While the app may take some modification, Abrams said Medicare beneficiaries’ behavior will also require some modification.

“[C]onsumers also need to get into the habit of looking at transparency in the cost and quality in health services is something they should be entitled to,” he told TheDCNF. “After 30 or more years of treating cost and quality data as something that wasn’t a legitimate concern for patients, most consumers were probably not expecting this app, and it may take some time to make is useful and integrate it into consumer behavior.”

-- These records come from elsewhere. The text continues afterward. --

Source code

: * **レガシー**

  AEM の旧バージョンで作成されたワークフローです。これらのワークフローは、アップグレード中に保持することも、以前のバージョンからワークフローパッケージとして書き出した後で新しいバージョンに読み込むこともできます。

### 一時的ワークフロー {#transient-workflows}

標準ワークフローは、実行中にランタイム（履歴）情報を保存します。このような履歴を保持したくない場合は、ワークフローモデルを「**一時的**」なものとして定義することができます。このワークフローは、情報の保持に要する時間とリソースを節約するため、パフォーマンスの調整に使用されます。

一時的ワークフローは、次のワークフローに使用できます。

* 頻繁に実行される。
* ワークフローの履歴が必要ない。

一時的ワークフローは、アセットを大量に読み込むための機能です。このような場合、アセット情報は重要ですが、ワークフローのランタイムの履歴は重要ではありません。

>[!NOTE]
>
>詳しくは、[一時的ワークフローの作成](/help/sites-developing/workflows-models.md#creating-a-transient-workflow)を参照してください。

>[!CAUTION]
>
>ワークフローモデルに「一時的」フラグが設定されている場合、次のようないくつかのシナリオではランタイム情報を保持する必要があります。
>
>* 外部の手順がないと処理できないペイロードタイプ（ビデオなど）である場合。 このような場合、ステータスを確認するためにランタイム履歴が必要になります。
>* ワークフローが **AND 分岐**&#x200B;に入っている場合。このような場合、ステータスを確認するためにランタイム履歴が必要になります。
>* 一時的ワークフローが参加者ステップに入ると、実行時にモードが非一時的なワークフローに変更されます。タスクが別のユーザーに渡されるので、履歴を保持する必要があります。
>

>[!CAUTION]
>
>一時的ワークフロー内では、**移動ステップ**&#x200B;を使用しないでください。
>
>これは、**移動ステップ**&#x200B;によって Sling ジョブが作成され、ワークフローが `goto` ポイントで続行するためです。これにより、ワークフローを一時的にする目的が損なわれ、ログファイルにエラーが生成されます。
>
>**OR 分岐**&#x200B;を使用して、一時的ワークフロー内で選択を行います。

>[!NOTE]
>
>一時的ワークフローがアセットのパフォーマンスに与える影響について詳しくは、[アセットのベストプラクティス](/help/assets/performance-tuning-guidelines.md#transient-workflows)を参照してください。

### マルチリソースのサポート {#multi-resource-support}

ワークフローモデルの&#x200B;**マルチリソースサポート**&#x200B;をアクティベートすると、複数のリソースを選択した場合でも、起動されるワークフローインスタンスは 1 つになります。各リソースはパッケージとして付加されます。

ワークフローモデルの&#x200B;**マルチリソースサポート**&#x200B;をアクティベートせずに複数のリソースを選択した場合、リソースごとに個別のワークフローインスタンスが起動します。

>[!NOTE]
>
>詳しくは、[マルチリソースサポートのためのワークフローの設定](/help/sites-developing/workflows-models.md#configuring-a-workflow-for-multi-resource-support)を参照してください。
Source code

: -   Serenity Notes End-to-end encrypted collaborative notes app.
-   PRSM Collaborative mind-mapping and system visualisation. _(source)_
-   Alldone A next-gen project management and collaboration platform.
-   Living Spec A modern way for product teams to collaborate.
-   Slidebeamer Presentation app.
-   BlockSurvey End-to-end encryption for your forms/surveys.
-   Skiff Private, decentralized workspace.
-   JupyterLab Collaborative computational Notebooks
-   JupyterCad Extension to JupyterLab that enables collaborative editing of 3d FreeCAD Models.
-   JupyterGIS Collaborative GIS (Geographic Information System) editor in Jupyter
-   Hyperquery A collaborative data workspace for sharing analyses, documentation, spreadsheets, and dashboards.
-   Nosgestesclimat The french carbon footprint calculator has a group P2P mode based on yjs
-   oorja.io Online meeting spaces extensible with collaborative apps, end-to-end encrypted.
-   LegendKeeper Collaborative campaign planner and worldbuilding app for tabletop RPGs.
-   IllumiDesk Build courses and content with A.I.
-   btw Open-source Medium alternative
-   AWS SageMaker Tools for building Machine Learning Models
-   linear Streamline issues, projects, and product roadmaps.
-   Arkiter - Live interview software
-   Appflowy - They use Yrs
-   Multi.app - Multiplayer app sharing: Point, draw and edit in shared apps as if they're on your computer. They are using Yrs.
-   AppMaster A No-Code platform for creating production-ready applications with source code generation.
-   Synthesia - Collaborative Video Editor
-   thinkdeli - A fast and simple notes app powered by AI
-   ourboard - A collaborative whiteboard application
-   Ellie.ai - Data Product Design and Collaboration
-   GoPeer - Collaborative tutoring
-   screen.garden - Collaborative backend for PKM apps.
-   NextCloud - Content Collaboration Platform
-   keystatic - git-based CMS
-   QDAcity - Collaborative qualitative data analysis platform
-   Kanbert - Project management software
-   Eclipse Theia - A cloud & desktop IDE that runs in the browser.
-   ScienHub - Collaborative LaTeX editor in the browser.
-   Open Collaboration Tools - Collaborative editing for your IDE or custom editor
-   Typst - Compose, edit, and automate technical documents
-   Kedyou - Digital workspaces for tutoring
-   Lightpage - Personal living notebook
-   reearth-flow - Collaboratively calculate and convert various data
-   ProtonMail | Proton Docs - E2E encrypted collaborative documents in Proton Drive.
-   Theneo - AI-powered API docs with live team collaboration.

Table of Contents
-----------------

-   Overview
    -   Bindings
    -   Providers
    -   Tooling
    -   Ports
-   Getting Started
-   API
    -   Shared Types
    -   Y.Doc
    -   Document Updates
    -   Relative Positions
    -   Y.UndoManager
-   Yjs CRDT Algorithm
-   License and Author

And as more Americans turn 65, the percent of Medicare beneficiaries who are tech-savvy is likely to grow as well. Sixty-five percent of Medicare beneficiaries “indicate they use the Internet daily or almost daily,” according to CMS. The questions they ask tend to focus on what Medicare covers, hence the app.

CMS doesn’t have data on how many people have downloaded the app so far, a spokesperson told TheDCNF Tuesday.

“Our intent is not to replace traditional channels that beneficiaries trust and depend on, but to improve and enhance them with the emerging digital options to create a user-centered, seamless consumer experience,” the CMS spokesperson told TheDCNF. “1-800-MEDICARE continues to be available to beneficiaries, as does the annual hard copy version of the Medicare & You handbook.”

Making health care costs more transparent and easier to find has been a common goal for the Trump administration. For example, CMS required hospitals to update their online price list annually starting Jan. 1. Health and Human Services Secretary Alex Azar proposed a rule designed to lower drug prices by requiring drug companies to disclose medicine prices in advertisements in October.

Abrams is the co-author with Rita Numerof of the 2016 book “Bringing Value to Healthcare: Practical Steps for Getting to a Market-Based Model.” Numerof and Abrams co-founded the health care consulting firm Numerof and Associates.